▸ **REQUIREMENT**
Please copy the lines word for word, starting at the first line of the layout records and continuing through the line containing "list Berilo 3, Umetnost", both included.

[Layout records]
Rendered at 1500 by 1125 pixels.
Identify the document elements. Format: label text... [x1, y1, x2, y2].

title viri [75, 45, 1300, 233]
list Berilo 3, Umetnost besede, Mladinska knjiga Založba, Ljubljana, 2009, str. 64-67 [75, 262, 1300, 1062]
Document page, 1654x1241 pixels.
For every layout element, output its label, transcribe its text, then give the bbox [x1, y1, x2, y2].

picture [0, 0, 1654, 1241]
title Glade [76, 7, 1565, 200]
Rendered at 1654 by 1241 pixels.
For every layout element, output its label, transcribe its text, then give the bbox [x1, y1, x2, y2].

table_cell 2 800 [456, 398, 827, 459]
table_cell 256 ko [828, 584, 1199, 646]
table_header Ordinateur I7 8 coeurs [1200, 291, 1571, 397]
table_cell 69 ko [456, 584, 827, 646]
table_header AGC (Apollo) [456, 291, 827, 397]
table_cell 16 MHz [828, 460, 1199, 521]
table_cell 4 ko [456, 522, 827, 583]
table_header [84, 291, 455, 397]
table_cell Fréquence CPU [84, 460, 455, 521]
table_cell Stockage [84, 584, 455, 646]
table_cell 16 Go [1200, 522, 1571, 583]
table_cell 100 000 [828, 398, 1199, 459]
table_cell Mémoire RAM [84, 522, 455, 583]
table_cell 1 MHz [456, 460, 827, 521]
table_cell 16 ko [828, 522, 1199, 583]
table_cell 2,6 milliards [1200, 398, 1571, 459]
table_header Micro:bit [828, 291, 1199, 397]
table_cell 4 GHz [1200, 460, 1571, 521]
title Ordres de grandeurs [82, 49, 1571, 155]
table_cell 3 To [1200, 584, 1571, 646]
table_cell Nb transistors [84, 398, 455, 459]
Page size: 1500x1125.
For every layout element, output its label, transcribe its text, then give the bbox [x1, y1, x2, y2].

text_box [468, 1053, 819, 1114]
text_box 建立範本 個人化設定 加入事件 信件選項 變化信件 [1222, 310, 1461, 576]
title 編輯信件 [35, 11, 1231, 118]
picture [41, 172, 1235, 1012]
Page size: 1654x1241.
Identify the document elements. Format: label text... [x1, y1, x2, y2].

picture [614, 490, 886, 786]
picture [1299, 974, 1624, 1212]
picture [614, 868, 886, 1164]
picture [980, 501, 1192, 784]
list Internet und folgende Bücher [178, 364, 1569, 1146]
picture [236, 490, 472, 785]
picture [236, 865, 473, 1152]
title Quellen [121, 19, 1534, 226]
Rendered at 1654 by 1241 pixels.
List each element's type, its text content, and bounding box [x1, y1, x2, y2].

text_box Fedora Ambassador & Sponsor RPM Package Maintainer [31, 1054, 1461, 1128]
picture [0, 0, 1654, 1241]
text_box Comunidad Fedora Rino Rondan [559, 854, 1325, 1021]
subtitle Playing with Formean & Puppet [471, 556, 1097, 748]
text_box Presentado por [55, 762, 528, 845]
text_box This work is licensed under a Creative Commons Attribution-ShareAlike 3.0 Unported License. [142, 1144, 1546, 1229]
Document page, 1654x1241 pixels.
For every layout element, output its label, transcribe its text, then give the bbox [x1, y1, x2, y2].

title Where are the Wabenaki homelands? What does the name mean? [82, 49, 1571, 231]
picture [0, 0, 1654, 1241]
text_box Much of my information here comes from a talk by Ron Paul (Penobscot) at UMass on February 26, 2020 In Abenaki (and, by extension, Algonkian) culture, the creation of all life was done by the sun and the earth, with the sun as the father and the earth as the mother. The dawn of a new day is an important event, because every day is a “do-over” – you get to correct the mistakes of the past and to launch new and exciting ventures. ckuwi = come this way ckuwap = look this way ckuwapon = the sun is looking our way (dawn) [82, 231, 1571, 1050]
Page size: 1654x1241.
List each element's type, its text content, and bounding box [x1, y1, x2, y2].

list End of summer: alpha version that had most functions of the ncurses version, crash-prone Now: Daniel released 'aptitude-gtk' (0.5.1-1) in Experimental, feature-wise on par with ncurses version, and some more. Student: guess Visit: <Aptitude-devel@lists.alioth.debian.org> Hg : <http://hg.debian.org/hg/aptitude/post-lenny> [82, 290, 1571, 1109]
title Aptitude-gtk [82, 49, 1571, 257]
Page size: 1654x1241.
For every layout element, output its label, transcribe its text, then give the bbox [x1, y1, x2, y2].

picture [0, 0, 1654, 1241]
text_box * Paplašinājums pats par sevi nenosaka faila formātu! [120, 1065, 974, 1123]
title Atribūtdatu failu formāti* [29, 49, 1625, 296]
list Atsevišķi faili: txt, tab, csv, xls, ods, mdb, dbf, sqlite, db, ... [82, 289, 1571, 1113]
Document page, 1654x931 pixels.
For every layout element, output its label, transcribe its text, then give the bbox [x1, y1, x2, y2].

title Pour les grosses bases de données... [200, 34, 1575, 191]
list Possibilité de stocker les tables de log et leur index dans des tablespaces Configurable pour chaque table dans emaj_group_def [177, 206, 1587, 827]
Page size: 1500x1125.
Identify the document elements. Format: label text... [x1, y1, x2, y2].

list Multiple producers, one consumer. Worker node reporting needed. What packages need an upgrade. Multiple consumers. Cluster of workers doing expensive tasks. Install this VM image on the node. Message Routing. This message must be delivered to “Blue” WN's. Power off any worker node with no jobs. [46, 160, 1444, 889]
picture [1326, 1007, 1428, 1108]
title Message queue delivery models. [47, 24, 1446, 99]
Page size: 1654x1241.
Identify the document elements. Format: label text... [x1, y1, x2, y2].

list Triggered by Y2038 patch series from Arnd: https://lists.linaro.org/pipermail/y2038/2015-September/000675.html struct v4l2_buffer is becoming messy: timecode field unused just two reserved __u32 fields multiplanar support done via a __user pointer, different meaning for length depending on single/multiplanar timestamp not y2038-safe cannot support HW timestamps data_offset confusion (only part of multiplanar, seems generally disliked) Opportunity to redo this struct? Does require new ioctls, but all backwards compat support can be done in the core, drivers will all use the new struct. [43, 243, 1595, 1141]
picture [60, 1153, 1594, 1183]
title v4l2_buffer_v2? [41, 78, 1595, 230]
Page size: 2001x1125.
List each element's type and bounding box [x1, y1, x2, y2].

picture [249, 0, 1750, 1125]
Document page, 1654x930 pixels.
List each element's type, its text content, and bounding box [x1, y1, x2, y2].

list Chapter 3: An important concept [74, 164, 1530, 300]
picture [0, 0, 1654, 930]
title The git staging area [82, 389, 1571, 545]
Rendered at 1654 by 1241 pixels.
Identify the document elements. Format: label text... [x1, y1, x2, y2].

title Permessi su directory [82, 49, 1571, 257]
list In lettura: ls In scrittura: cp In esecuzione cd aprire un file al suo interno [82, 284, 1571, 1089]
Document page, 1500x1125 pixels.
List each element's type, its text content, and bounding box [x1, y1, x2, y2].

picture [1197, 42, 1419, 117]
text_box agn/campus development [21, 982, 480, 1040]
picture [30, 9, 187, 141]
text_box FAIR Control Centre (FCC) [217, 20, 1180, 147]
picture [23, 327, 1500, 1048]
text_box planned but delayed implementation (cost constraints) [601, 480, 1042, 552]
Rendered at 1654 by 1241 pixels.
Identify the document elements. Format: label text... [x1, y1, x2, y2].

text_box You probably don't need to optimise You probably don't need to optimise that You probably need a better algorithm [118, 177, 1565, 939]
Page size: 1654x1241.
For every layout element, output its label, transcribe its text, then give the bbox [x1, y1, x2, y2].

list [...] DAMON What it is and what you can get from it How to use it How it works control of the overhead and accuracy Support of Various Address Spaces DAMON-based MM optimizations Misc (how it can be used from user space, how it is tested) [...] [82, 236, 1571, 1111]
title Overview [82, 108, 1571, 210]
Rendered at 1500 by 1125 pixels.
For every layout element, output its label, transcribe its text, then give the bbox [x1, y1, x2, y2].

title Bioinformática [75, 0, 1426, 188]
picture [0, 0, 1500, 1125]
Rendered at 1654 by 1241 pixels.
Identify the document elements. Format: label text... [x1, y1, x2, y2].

▸ **CORRECT RESPONSE**
Rendered at 1500 by 1125 pixels.
Identify the document elements. Format: label text... [x1, y1, x2, y2].

title viri [75, 45, 1300, 233]
list Berilo 3, Umetnost besede, Mladinska knjiga Založba, Ljubljana, 2009, str. 64-67 [75, 262, 1300, 1062]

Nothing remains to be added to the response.